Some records
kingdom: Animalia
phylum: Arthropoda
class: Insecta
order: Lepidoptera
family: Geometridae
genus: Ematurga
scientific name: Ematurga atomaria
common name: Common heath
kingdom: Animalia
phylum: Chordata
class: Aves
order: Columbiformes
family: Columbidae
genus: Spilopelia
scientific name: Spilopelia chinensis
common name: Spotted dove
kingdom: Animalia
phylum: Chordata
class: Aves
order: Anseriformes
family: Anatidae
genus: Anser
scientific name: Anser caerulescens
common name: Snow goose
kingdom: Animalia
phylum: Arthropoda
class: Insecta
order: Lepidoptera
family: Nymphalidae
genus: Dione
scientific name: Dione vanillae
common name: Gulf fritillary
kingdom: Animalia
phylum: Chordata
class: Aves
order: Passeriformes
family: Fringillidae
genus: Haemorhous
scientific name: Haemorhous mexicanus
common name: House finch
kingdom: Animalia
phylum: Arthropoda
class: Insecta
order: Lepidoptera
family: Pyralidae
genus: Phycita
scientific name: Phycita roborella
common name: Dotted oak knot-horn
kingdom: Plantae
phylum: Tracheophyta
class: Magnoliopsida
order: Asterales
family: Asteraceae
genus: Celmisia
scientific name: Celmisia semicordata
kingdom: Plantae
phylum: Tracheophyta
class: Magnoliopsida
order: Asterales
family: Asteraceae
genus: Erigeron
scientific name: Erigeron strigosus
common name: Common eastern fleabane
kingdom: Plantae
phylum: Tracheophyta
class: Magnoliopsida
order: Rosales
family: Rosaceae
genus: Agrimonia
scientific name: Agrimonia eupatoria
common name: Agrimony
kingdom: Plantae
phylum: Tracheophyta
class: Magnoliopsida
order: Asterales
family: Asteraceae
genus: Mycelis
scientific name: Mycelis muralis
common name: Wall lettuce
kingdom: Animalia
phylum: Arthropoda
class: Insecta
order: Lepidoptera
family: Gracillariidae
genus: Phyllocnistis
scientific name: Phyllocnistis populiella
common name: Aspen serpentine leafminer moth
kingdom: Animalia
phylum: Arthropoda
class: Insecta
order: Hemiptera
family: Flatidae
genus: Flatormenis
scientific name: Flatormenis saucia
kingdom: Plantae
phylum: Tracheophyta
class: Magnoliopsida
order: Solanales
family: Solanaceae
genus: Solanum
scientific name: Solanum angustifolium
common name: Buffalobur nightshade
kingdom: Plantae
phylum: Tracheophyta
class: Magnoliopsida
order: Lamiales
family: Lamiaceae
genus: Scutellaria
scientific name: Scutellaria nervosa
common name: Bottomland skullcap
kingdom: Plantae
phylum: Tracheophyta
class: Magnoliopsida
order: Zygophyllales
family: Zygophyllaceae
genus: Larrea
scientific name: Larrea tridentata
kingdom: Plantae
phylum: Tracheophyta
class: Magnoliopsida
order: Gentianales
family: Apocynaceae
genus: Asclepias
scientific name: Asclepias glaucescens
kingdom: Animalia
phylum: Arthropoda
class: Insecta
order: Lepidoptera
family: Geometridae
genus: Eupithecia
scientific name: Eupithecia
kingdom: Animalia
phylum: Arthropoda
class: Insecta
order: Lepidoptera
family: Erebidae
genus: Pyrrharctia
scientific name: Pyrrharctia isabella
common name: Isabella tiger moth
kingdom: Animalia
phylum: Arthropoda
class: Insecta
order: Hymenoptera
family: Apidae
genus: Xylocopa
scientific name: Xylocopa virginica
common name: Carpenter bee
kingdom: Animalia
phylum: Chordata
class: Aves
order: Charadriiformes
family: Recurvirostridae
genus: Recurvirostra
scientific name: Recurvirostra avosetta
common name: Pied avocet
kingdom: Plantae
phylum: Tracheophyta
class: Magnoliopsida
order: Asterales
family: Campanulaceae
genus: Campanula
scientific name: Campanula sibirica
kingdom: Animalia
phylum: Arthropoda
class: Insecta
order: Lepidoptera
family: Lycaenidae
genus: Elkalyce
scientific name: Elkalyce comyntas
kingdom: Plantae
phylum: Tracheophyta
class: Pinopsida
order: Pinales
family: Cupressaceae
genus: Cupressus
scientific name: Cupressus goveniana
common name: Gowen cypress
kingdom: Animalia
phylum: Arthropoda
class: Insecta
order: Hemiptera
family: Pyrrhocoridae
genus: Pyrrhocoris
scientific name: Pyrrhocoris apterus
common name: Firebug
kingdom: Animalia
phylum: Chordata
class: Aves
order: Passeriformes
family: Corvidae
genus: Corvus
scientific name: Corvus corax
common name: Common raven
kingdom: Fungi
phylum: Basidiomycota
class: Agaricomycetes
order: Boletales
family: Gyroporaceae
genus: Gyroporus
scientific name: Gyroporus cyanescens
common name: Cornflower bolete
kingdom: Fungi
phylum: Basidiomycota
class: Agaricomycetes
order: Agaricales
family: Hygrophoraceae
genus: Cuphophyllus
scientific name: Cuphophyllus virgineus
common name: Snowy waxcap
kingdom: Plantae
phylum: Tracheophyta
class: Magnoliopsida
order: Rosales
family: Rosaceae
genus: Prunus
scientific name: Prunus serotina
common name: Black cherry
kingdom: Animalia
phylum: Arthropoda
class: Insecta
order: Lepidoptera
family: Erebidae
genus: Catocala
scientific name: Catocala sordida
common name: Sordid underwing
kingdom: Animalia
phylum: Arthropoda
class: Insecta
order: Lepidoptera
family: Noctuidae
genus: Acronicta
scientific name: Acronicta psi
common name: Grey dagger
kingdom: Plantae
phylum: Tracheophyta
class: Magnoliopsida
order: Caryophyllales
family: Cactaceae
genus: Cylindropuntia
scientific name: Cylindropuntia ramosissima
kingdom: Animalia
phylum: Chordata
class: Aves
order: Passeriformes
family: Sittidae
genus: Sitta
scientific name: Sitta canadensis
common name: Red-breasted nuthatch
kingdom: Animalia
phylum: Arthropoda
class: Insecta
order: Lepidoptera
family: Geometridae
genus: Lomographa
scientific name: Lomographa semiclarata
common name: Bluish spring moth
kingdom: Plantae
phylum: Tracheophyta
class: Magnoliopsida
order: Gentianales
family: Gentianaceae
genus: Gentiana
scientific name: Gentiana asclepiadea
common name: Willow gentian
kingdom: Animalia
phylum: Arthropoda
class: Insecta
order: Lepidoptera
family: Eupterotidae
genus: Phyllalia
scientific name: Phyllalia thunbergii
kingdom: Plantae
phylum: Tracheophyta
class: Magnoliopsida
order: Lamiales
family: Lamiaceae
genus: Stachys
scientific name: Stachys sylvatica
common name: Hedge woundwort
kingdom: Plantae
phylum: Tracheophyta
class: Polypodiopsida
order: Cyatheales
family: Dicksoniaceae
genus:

▶ Directions
Copy every line of the records above word for word.

▶ Solution to the exercise
kingdom: Animalia
phylum: Arthropoda
class: Insecta
order: Lepidoptera
family: Geometridae
genus: Ematurga
scientific name: Ematurga atomaria
common name: Common heath
kingdom: Animalia
phylum: Chordata
class: Aves
order: Columbiformes
family: Columbidae
genus: Spilopelia
scientific name: Spilopelia chinensis
common name: Spotted dove
kingdom: Animalia
phylum: Chordata
class: Aves
order: Anseriformes
family: Anatidae
genus: Anser
scientific name: Anser caerulescens
common name: Snow goose
kingdom: Animalia
phylum: Arthropoda
class: Insecta
order: Lepidoptera
family: Nymphalidae
genus: Dione
scientific name: Dione vanillae
common name: Gulf fritillary
kingdom: Animalia
phylum: Chordata
class: Aves
order: Passeriformes
family: Fringillidae
genus: Haemorhous
scientific name: Haemorhous mexicanus
common name: House finch
kingdom: Animalia
phylum: Arthropoda
class: Insecta
order: Lepidoptera
family: Pyralidae
genus: Phycita
scientific name: Phycita roborella
common name: Dotted oak knot-horn
kingdom: Plantae
phylum: Tracheophyta
class: Magnoliopsida
order: Asterales
family: Asteraceae
genus: Celmisia
scientific name: Celmisia semicordata
kingdom: Plantae
phylum: Tracheophyta
class: Magnoliopsida
order: Asterales
family: Asteraceae
genus: Erigeron
scientific name: Erigeron strigosus
common name: Common eastern fleabane
kingdom: Plantae
phylum: Tracheophyta
class: Magnoliopsida
order: Rosales
family: Rosaceae
genus: Agrimonia
scientific name: Agrimonia eupatoria
common name: Agrimony
kingdom: Plantae
phylum: Tracheophyta
class: Magnoliopsida
order: Asterales
family: Asteraceae
genus: Mycelis
scientific name: Mycelis muralis
common name: Wall lettuce
kingdom: Animalia
phylum: Arthropoda
class: Insecta
order: Lepidoptera
family: Gracillariidae
genus: Phyllocnistis
scientific name: Phyllocnistis populiella
common name: Aspen serpentine leafminer moth
kingdom: Animalia
phylum: Arthropoda
class: Insecta
order: Hemiptera
family: Flatidae
genus: Flatormenis
scientific name: Flatormenis saucia
kingdom: Plantae
phylum: Tracheophyta
class: Magnoliopsida
order: Solanales
family: Solanaceae
genus: Solanum
scientific name: Solanum angustifolium
common name: Buffalobur nightshade
kingdom: Plantae
phylum: Tracheophyta
class: Magnoliopsida
order: Lamiales
family: Lamiaceae
genus: Scutellaria
scientific name: Scutellaria nervosa
common name: Bottomland skullcap
kingdom: Plantae
phylum: Tracheophyta
class: Magnoliopsida
order: Zygophyllales
family: Zygophyllaceae
genus: Larrea
scientific name: Larrea tridentata
kingdom: Plantae
phylum: Tracheophyta
class: Magnoliopsida
order: Gentianales
family: Apocynaceae
genus: Asclepias
scientific name: Asclepias glaucescens
kingdom: Animalia
phylum: Arthropoda
class: Insecta
order: Lepidoptera
family: Geometridae
genus: Eupithecia
scientific name: Eupithecia
kingdom: Animalia
phylum: Arthropoda
class: Insecta
order: Lepidoptera
family: Erebidae
genus: Pyrrharctia
scientific name: Pyrrharctia isabella
common name: Isabella tiger moth
kingdom: Animalia
phylum: Arthropoda
class: Insecta
order: Hymenoptera
family: Apidae
genus: Xylocopa
scientific name: Xylocopa virginica
common name: Carpenter bee
kingdom: Animalia
phylum: Chordata
class: Aves
order: Charadriiformes
family: Recurvirostridae
genus: Recurvirostra
scientific name: Recurvirostra avosetta
common name: Pied avocet
kingdom: Plantae
phylum: Tracheophyta
class: Magnoliopsida
order: Asterales
family: Campanulaceae
genus: Campanula
scientific name: Campanula sibirica
kingdom: Animalia
phylum: Arthropoda
class: Insecta
order: Lepidoptera
family: Lycaenidae
genus: Elkalyce
scientific name: Elkalyce comyntas
kingdom: Plantae
phylum: Tracheophyta
class: Pinopsida
order: Pinales
family: Cupressaceae
genus: Cupressus
scientific name: Cupressus goveniana
common name: Gowen cypress
kingdom: Animalia
phylum: Arthropoda
class: Insecta
order: Hemiptera
family: Pyrrhocoridae
genus: Pyrrhocoris
scientific name: Pyrrhocoris apterus
common name: Firebug
kingdom: Animalia
phylum: Chordata
class: Aves
order: Passeriformes
family: Corvidae
genus: Corvus
scientific name: Corvus corax
common name: Common raven
kingdom: Fungi
phylum: Basidiomycota
class: Agaricomycetes
order: Boletales
family: Gyroporaceae
genus: Gyroporus
scientific name: Gyroporus cyanescens
common name: Cornflower bolete
kingdom: Fungi
phylum: Basidiomycota
class: Agaricomycetes
order: Agaricales
family: Hygrophoraceae
genus: Cuphophyllus
scientific name: Cuphophyllus virgineus
common name: Snowy waxcap
kingdom: Plantae
phylum: Tracheophyta
class: Magnoliopsida
order: Rosales
family: Rosaceae
genus: Prunus
scientific name: Prunus serotina
common name: Black cherry
kingdom: Animalia
phylum: Arthropoda
class: Insecta
order: Lepidoptera
family: Erebidae
genus: Catocala
scientific name: Catocala sordida
common name: Sordid underwing
kingdom: Animalia
phylum: Arthropoda
class: Insecta
order: Lepidoptera
family: Noctuidae
genus: Acronicta
scientific name: Acronicta psi
common name: Grey dagger
kingdom: Plantae
phylum: Tracheophyta
class: Magnoliopsida
order: Caryophyllales
family: Cactaceae
genus: Cylindropuntia
scientific name: Cylindropuntia ramosissima
kingdom: Animalia
phylum: Chordata
class: Aves
order: Passeriformes
family: Sittidae
genus: Sitta
scientific name: Sitta canadensis
common name: Red-breasted nuthatch
kingdom: Animalia
phylum: Arthropoda
class: Insecta
order: Lepidoptera
family: Geometridae
genus: Lomographa
scientific name: Lomographa semiclarata
common name: Bluish spring moth
kingdom: Plantae
phylum: Tracheophyta
class: Magnoliopsida
order: Gentianales
family: Gentianaceae
genus: Gentiana
scientific name: Gentiana asclepiadea
common name: Willow gentian
kingdom: Animalia
phylum: Arthropoda
class: Insecta
order: Lepidoptera
family: Eupterotidae
genus: Phyllalia
scientific name: Phyllalia thunbergii
kingdom: Plantae
phylum: Tracheophyta
class: Magnoliopsida
order: Lamiales
family: Lamiaceae
genus: Stachys
scientific name: Stachys sylvatica
common name: Hedge woundwort
kingdom: Plantae
phylum: Tracheophyta
class: Polypodiopsida
order: Cyatheales
family: Dicksoniaceae
genus:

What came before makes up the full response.